To others, he and his fellow presenters’ descriptions of Asians as “slopes”, and Mexicans as “feckless and flatulent”, were unjustifiably offensive and breached broadcasting rules.
Now Top Gear’s new host, Chris Evans, has promised the “naughty schoolboy” slurs will be banished from the motoring show, pledging that the programme would become “less blokey” and more “inclusive” under his stewardship. The first episode of Top Gear under Evans’ tenure shows on Prime at 7.30pm on Sunday.
Thrust into the role a year ago, after Clarkson was drummed out of the corporation in disgrace, Evans has inherited a programme with a diehard, international fanbase; one that brings in £50 million ($109 million) a year for the BBC.

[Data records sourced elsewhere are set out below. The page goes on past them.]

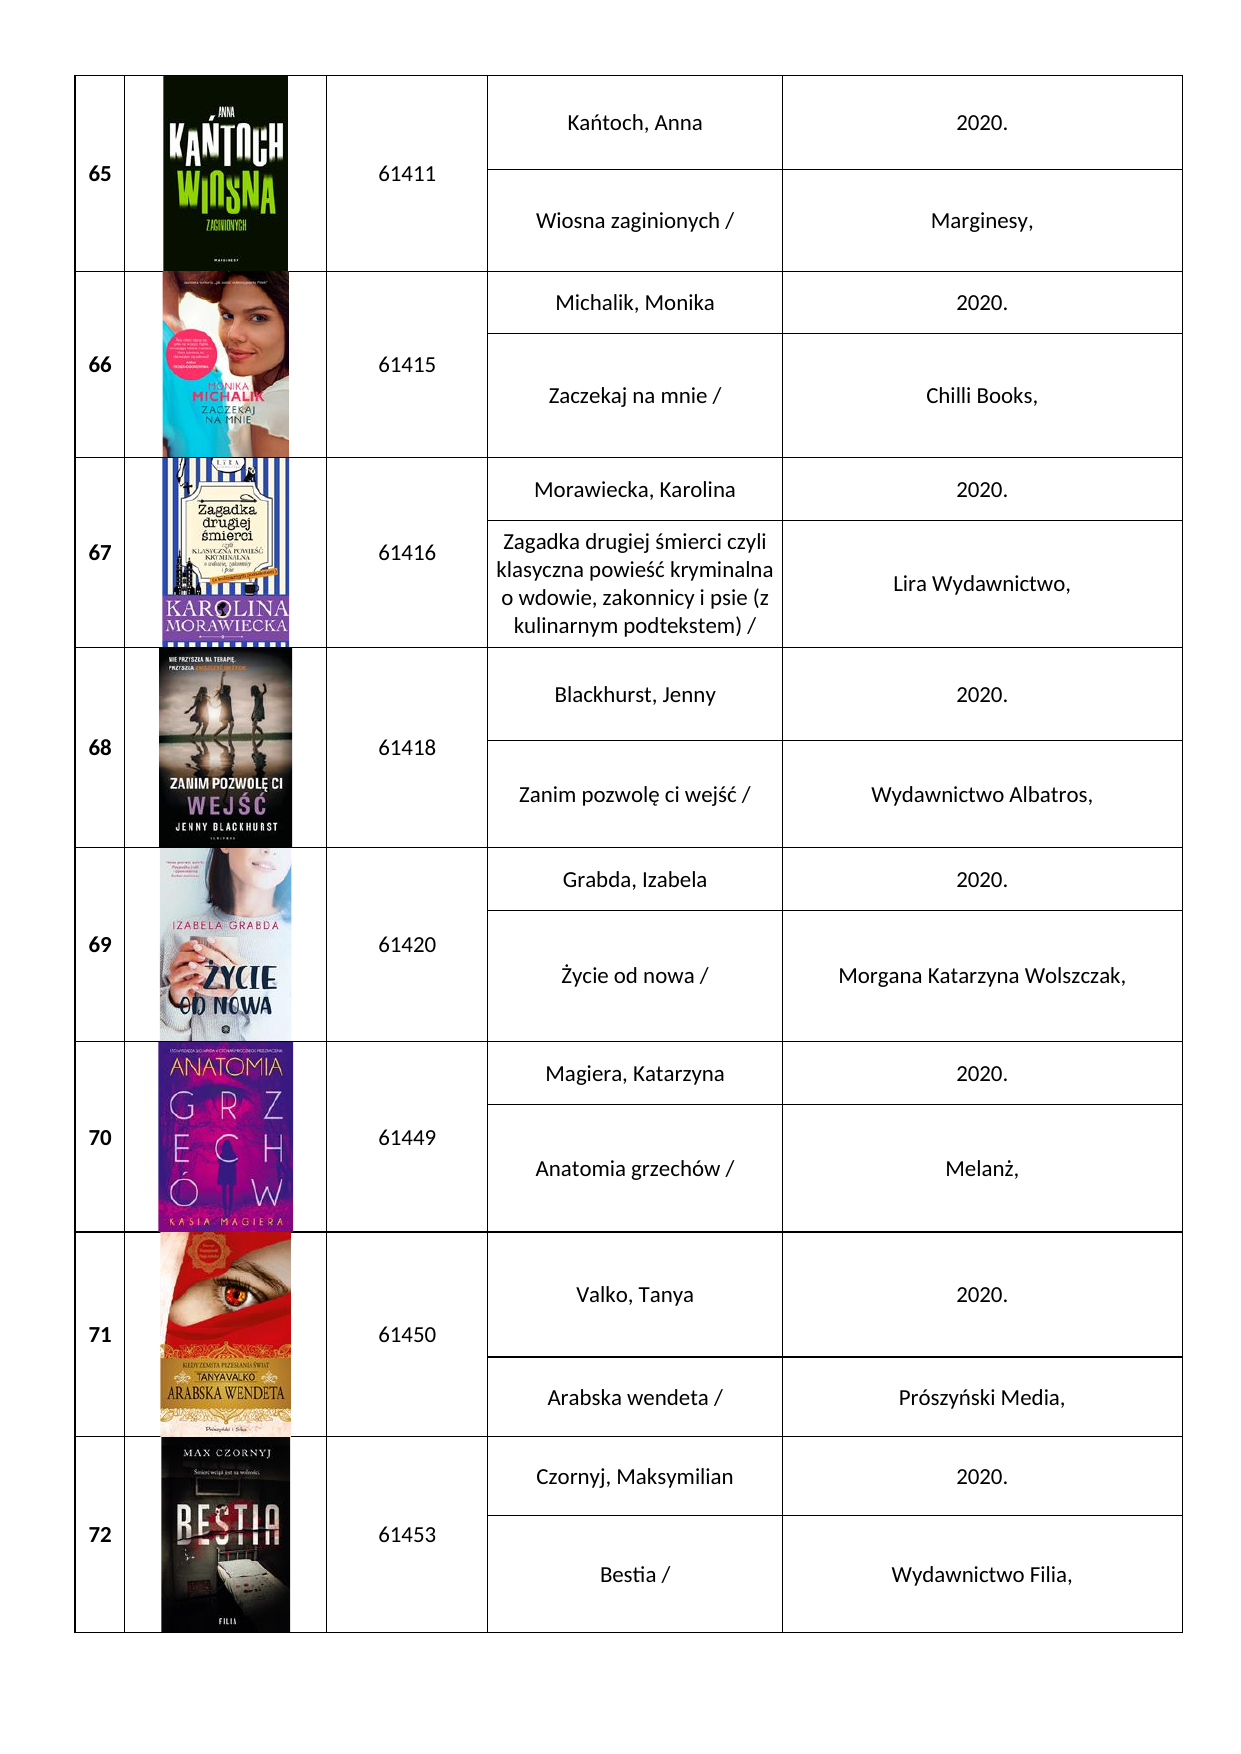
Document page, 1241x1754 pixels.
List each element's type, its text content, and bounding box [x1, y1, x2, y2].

table_cell 2020. [783, 76, 1182, 169]
table_cell 70 [76, 1042, 124, 1231]
table_cell Magiera, Katarzyna [488, 1042, 782, 1103]
table_cell Melanż, [783, 1105, 1182, 1231]
table_cell Morgana Katarzyna Wolszczak, [783, 911, 1182, 1041]
table_cell Michalik, Monika [488, 272, 782, 333]
table_cell 2020. [783, 848, 1182, 909]
table_cell 61449 [327, 1042, 487, 1231]
table_cell Morawiecka, Karolina [488, 458, 782, 519]
table_cell 61416 [327, 458, 487, 647]
table_cell [125, 272, 162, 457]
table_cell 2020. [783, 1233, 1182, 1356]
table_cell 68 [76, 648, 124, 847]
table_cell Zanim pozwolę ci wejść / [488, 741, 782, 847]
table_cell 66 [76, 272, 124, 457]
table_cell Czornyj, Maksymilian [488, 1437, 782, 1515]
table_cell 65 [76, 76, 124, 271]
table_cell 61450 [327, 1233, 487, 1436]
table_cell Wydawnictwo Albatros, [783, 741, 1182, 847]
table_cell [290, 1437, 326, 1632]
table_cell 61418 [327, 648, 487, 847]
table_cell 69 [76, 848, 124, 1041]
table_cell 61411 [327, 76, 487, 271]
table_cell Marginesy, [783, 170, 1182, 271]
table_cell [291, 1233, 326, 1436]
table_cell 2020. [783, 458, 1182, 519]
table_cell [288, 76, 326, 271]
table_cell [125, 1437, 161, 1632]
table_cell Wydawnictwo Filia, [783, 1516, 1182, 1632]
table_cell Bestia / [488, 1516, 782, 1632]
table_cell Kańtoch, Anna [488, 76, 782, 169]
table_cell 2020. [783, 1437, 1182, 1515]
table_cell Chilli Books, [783, 334, 1182, 457]
table_cell Lira Wydawnictwo, [783, 521, 1182, 647]
table_cell [125, 648, 159, 847]
table_cell Blackhurst, Jenny [488, 648, 782, 740]
table_cell 2020. [783, 272, 1182, 333]
table_cell Wiosna zaginionych / [488, 170, 782, 271]
table_cell 61415 [327, 272, 487, 457]
table_cell Zagadka drugiej śmierci czyli klasyczna powieść kryminalna o wdowie, zakonnicy i psie (z kulinarnym podtekstem) / [488, 521, 782, 647]
table_cell Życie od nowa / [488, 911, 782, 1041]
table_cell [125, 848, 159, 1041]
table_cell 2020. [783, 648, 1182, 740]
table_cell 71 [76, 1233, 124, 1436]
table_cell [125, 1233, 160, 1436]
table_cell [292, 848, 326, 1041]
table_cell 67 [76, 458, 124, 647]
table_cell [290, 458, 326, 647]
table_cell [125, 76, 163, 271]
table_cell [289, 272, 326, 457]
table_cell [294, 1042, 326, 1231]
table_cell Arabska wendeta / [488, 1358, 782, 1436]
table_cell [125, 458, 162, 647]
table_cell Grabda, Izabela [488, 848, 782, 909]
table_cell 61420 [327, 848, 487, 1041]
table_cell Valko, Tanya [488, 1233, 782, 1356]
table_cell Anatomia grzechów / [488, 1105, 782, 1231]
table_cell 72 [76, 1437, 124, 1632]
table_cell 61453 [327, 1437, 487, 1632]
table_cell [293, 648, 326, 847]
table_cell [125, 1042, 158, 1231]
table_cell Prószyński Media, [783, 1358, 1182, 1436]
table_cell 2020. [783, 1042, 1182, 1103]
table_cell Zaczekaj na mnie / [488, 334, 782, 457]
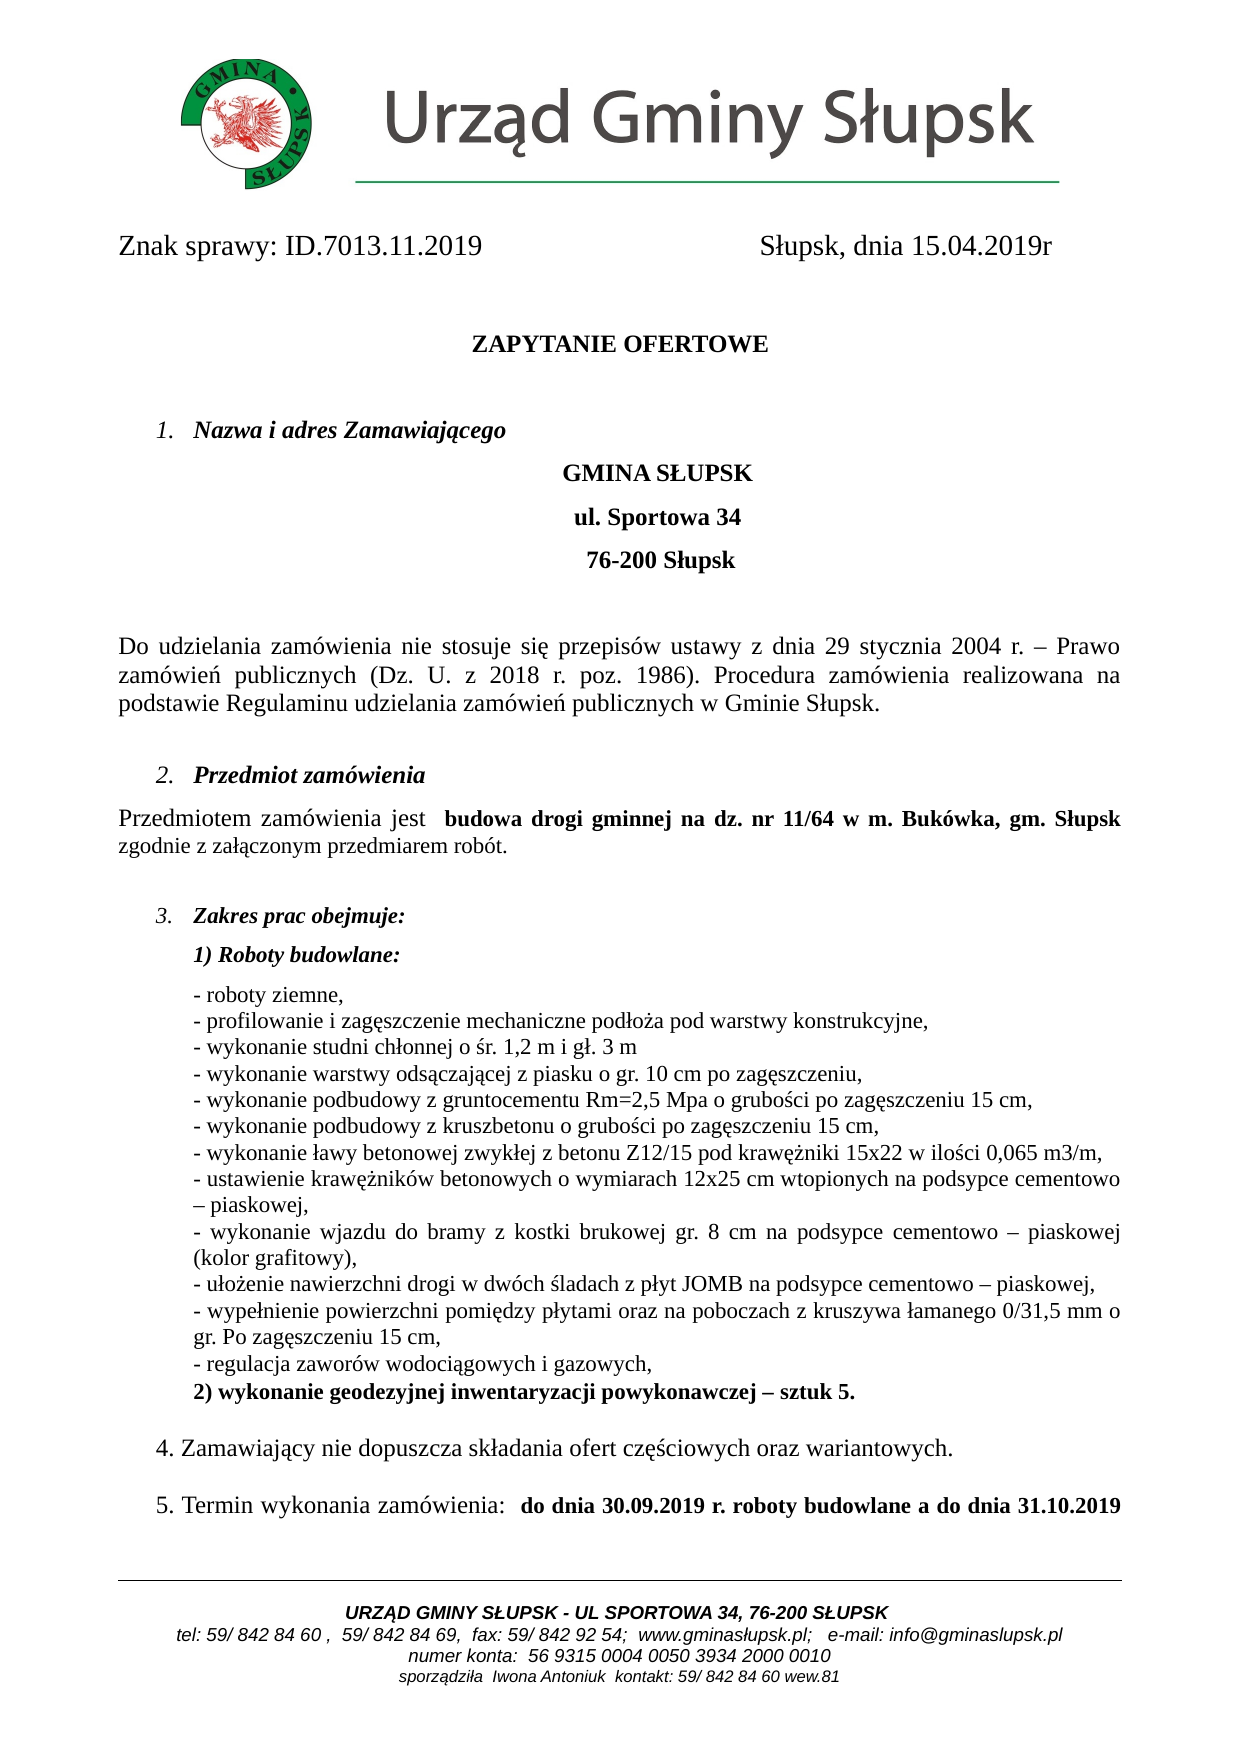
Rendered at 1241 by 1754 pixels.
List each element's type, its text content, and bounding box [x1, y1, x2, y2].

text Przedmiotem zamówienia jest budowa drogi gminnej na dz. nr 11/64 w m. Bukówka, gm. Słupsk zgodnie z załączonym przedmiarem robót. [118, 803, 1122, 858]
list - wykonanie wjazdu do bramy z kostki brukowej gr. 8 cm na podsypce cementowo – piaskowej (kolor grafitowy), [156, 1218, 1122, 1271]
list 5. Termin wykonania zamówienia: do dnia 30.09.2019 r. roboty budowlane a do dnia 31.10.2019 [118, 1490, 1122, 1519]
list Zakres prac obejmuje: [156, 902, 1122, 928]
list 2) wykonanie geodezyjnej inwentaryzacji powykonawczej – sztuk 5. [156, 1376, 1122, 1405]
list - wykonanie podbudowy z gruntocementu Rm=2,5 Mpa o grubości po zagęszczeniu 15 cm, [156, 1086, 1122, 1112]
list - ustawienie krawężników betonowych o wymiarach 12x25 cm wtopionych na podsypce cementowo – piaskowej, [156, 1165, 1122, 1218]
list - wykonanie ławy betonowej zwykłej z betonu Z12/15 pod krawężniki 15x22 w ilości 0,065 m3/m, [156, 1139, 1122, 1165]
list - regulacja zaworów wodociągowych i gazowych, [156, 1349, 1122, 1376]
picture [180, 59, 1060, 191]
list - profilowanie i zagęszczenie mechaniczne podłoża pod warstwy konstrukcyjne, [156, 1007, 1122, 1033]
text Do udzielania zamówienia nie stosuje się przepisów ustawy z dnia 29 stycznia 2004 r. – Prawo zamówień publicznych (Dz. U. z 2018 r. poz. 1986). Procedura zamówienia realizowana na podstawie Regulaminu udzielania zamówień publicznych w Gminie Słupsk. [118, 631, 1122, 717]
text Znak sprawy: ID.7013.11.2019 Słupsk, dnia 15.04.2019r [118, 228, 1122, 296]
text 76-200 Słupsk [118, 545, 1122, 573]
list Nazwa i adres Zamawiającego [156, 415, 1122, 444]
text ZAPYTANIE OFERTOWE [118, 329, 1122, 358]
list - wypełnienie powierzchni pomiędzy płytami oraz na poboczach z kruszywa łamanego 0/31,5 mm o gr. Po zagęszczeniu 15 cm, [156, 1297, 1122, 1349]
text ul. Sportowa 34 [193, 502, 1122, 530]
list - roboty ziemne, [156, 981, 1122, 1007]
list - ułożenie nawierzchni drogi w dwóch śladach z płyt JOMB na podsypce cementowo – piaskowej, [156, 1271, 1122, 1297]
list Przedmiot zamówienia [156, 760, 1122, 789]
list - wykonanie warstwy odsączającej z piasku o gr. 10 cm po zagęszczeniu, [156, 1060, 1122, 1086]
text GMINA SŁUPSK [193, 458, 1122, 487]
list - wykonanie studni chłonnej o śr. 1,2 m i gł. 3 m [156, 1033, 1122, 1060]
list 1) Roboty budowlane: [156, 941, 1122, 967]
list 4. Zamawiający nie dopuszcza składania ofert częściowych oraz wariantowych. [118, 1433, 1122, 1462]
list - wykonanie podbudowy z kruszbetonu o grubości po zagęszczeniu 15 cm, [156, 1112, 1122, 1139]
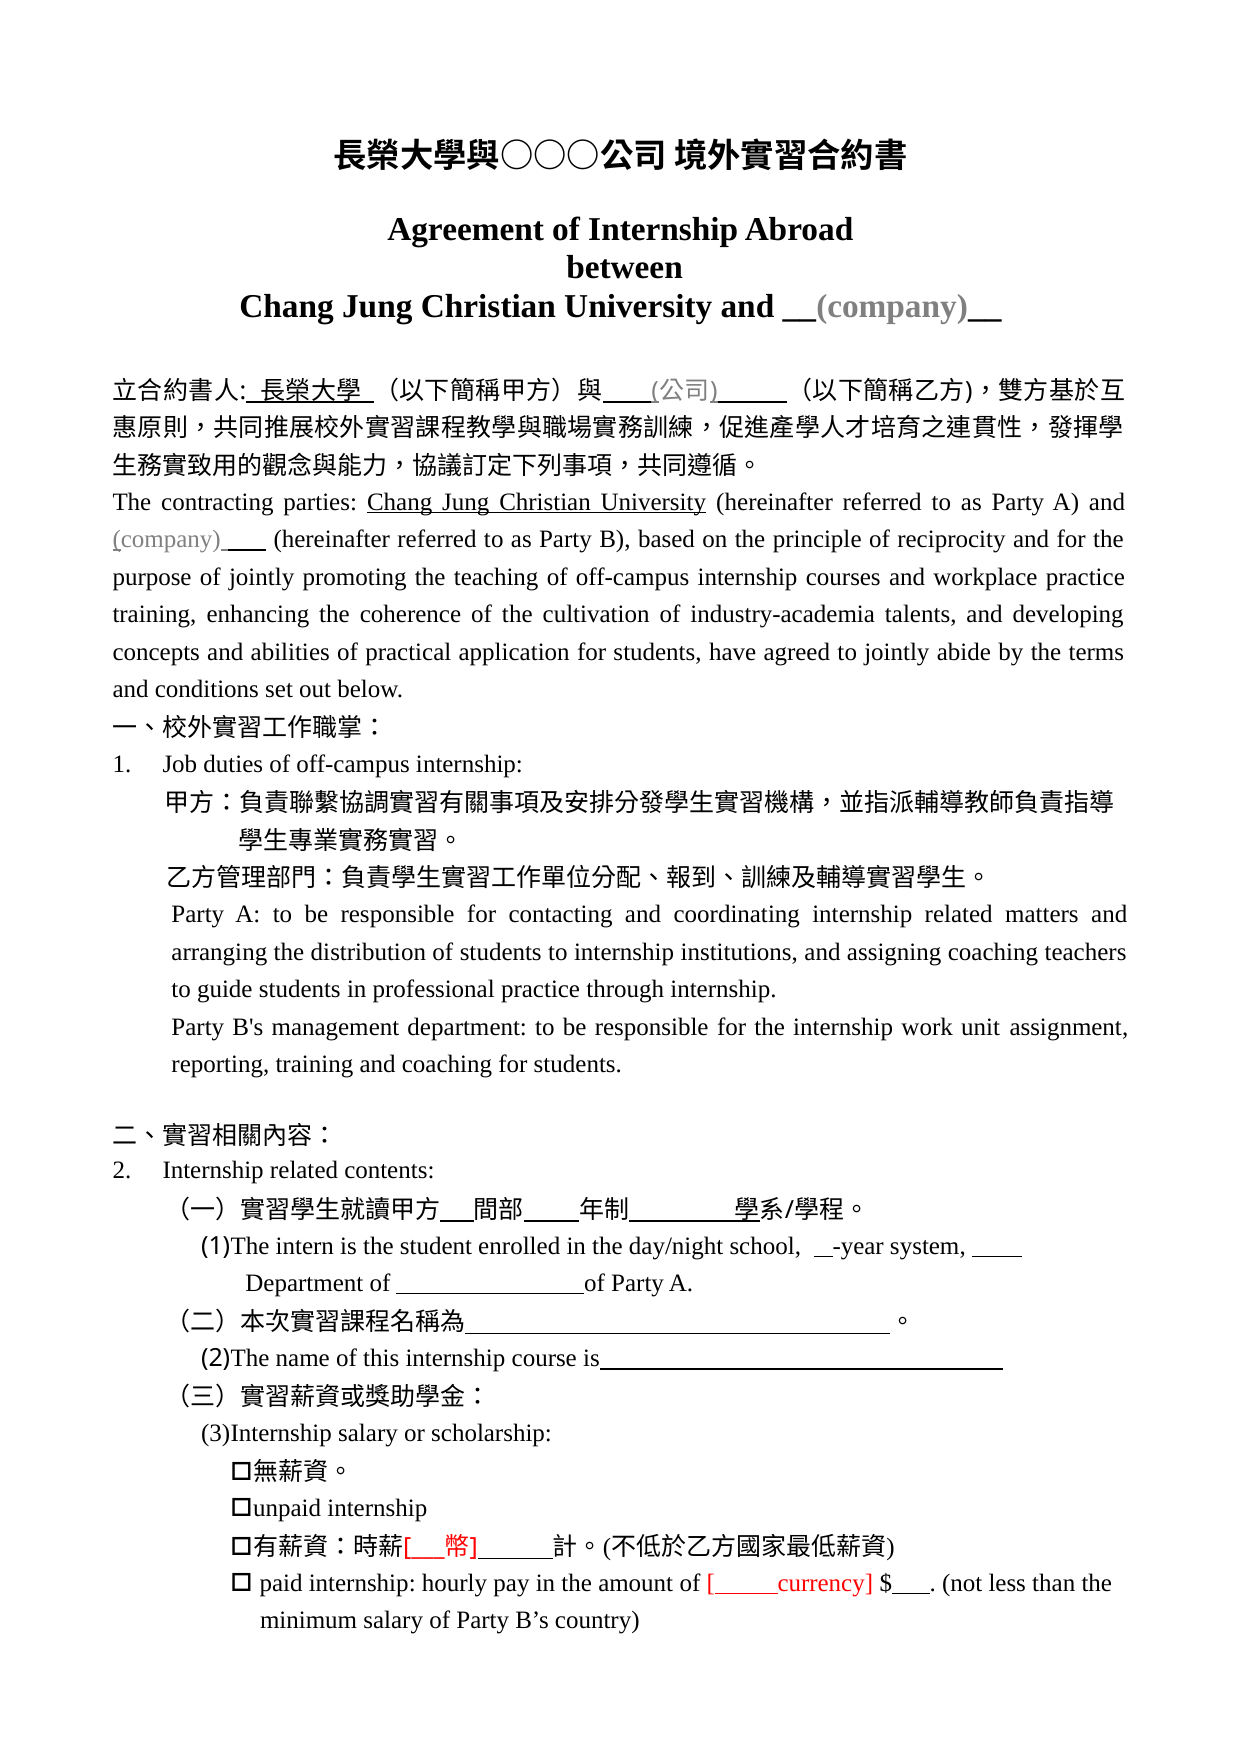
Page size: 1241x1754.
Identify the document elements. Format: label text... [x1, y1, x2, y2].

As a result, the 50-year-old has not had the luxury of reworking the show away from the media glare, and has instead been menaced by a negative press campaign, spearheaded by The Sun, whose star columnist is one J. Clarkson, in which Evans has been cast as a bullying megalomaniac, and the show a chaotic mess, with claims that the presenter has variously described as “insane”, “facile” and “fictitious”.
Aside from small cosmetic changes, Evans has resisted the temptation to rip the show up and start again, with the production following the familiar blend of films shot on location, and celebrity guests in the studio.
“I came to the conclusion that if you change the presenters of a show like this, all of them, that’s a ... massive change,” he said. “That’s like a revolution.”
Other than new faces, the most prominent change is that the “star in a reasonably priced car” segment has mutated into “star in a rallycross car”, with celebrities driving a modified Mini both off-road and round the Dunsfold track.
The verbal cues that herald the Stig’s appearance are still there, and Clarkson’s “and on that bombshell” sign-off is back, but uttered by a different presenter each week, with Evans reacting each time with mock horror.
There is, inevitably, a change in tone. Production staff talk of hoping that Evans can reach out beyond the show’s heavily male demographic, and bring back viewers put off by the laddish antics of Clarkson et al.
It will be more politically correct. Evans is clear there will be no repeat of the racial slurs that slipped into the show.
And though Clarkson is a long-time friend, Evans says his relationship with the former host has changed since he took the Top Gear job. “I think subconsciously we’re just all keeping our distance until their first show’s done and my first show’s done,” he says.